Book "A Computer Science Guide for Every Programmer"

imageHello Habitants! A colossus with feet of clay is what you might call a programmer without a background in Computer Science. Confident mastery of the basics allows you to "not reinvent the wheel" and build effective solutions into the software architecture. All this eliminates errors and excessive costs for testing and refactoring.



It doesn't matter if you feel out of place when other programmers are discussing the approximate limit. Even experienced experts make mistakes because they have forgotten Computer Science.



Why this book is needed



Many of my (author's) fellow developers came into the profession from a wide variety of fields. Some have higher education in Computer Science; others studied photography, mathematics, or did not even graduate from university.



In recent years, I've noticed that programmers are increasingly eager to learn Computer Science for a number of reasons:



  • to become good programmers;
  • to answer questions about algorithms during interviews;
  • to satisfy their curiosity in the field of Computer Science, or finally to stop regretting that at one time they did not have the opportunity to master this subject.

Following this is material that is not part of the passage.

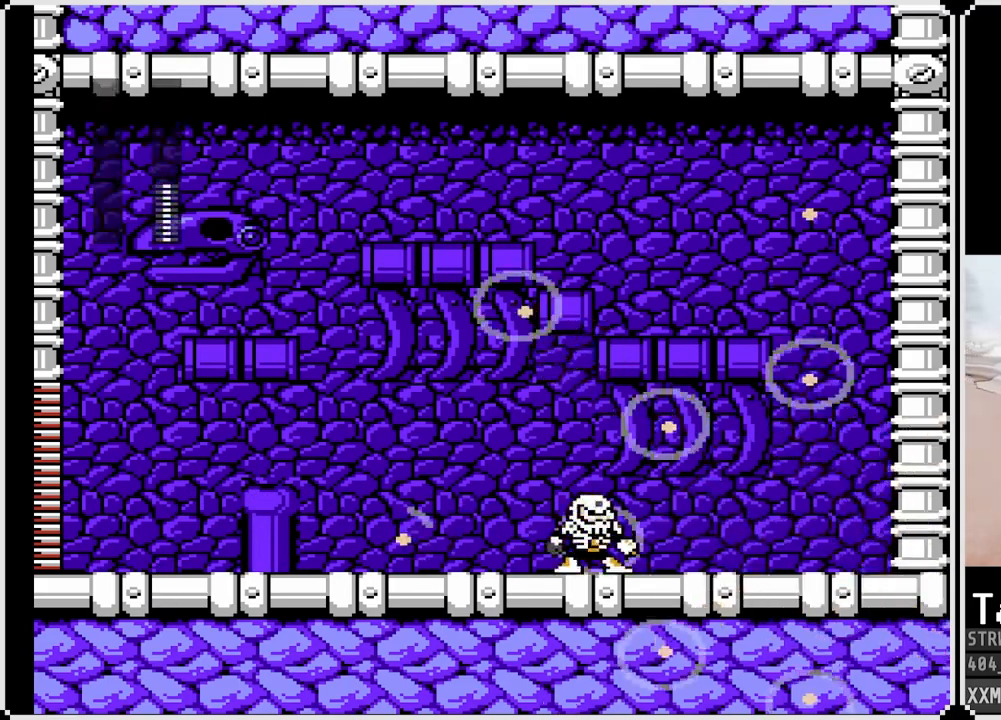
{"buttons": ["SQUARE"], "left_stick": "center", "right_stick": "center", "events": []}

    This book is for all of you.


Many will find here topics that are interesting in their own right. I tried to show in what real (non-academic) situations this knowledge will be useful. After reading this book, I want you to gain the same knowledge as after studying the basic course in Computer Science, and also learn how to apply it.

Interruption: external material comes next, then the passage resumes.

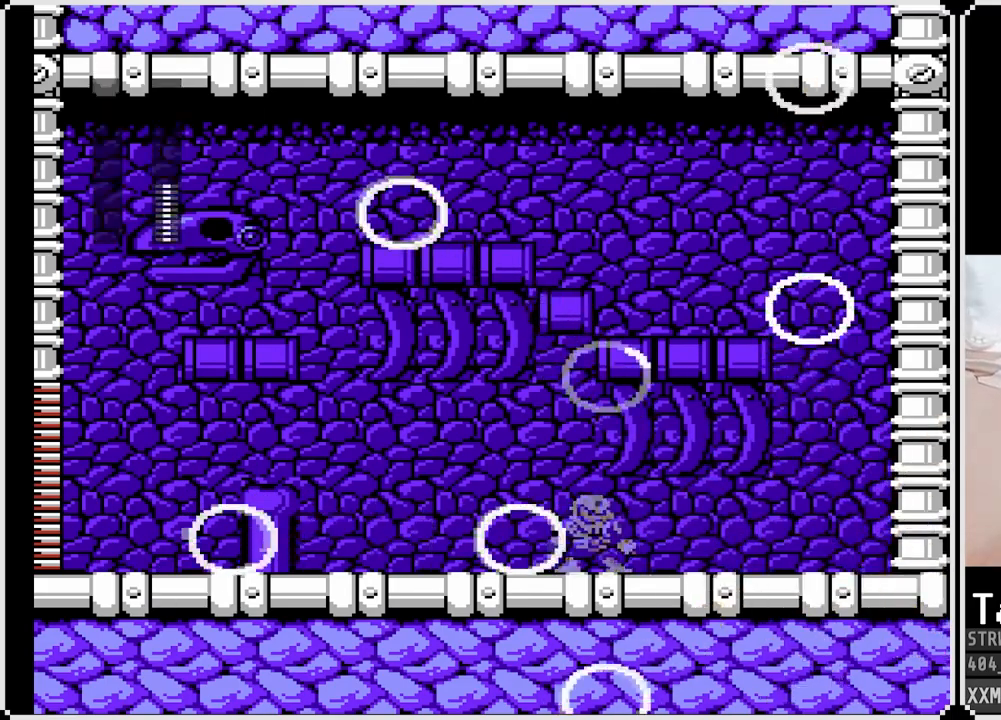
{"buttons": ["SQUARE"], "left_stick": "center", "right_stick": "center", "events": []}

Simply put, the purpose of this book is to help you become a more skilled and experienced programmer through a better understanding of Computer Science. I can't squeeze 20 years of college teaching and professional experience into one book ... but I'll try to do my best. I hope that you will find at least one topic here, about which you can say: “Yes, now I understand this,” and apply knowledge in your work.



What you won't find in the edition



The meaning of the book is to help the reader better understand Computer Science and apply knowledge in practice, and not at all to completely replace four years of study.



In particular, this is not a book of proof. Indeed, in the second volume of the book , methods of proof are considered, but standard algorithms are usually presented here without proofs. The idea is for the reader to know about the existence of these algorithms and learn how to use them without going into details. As a proof book written for undergraduate and graduate students, I highly recommend Introduction to Algorithms by Cormen, Leiserson, Rivest, and Stein (authors are usually grouped under abbreviation CLRS).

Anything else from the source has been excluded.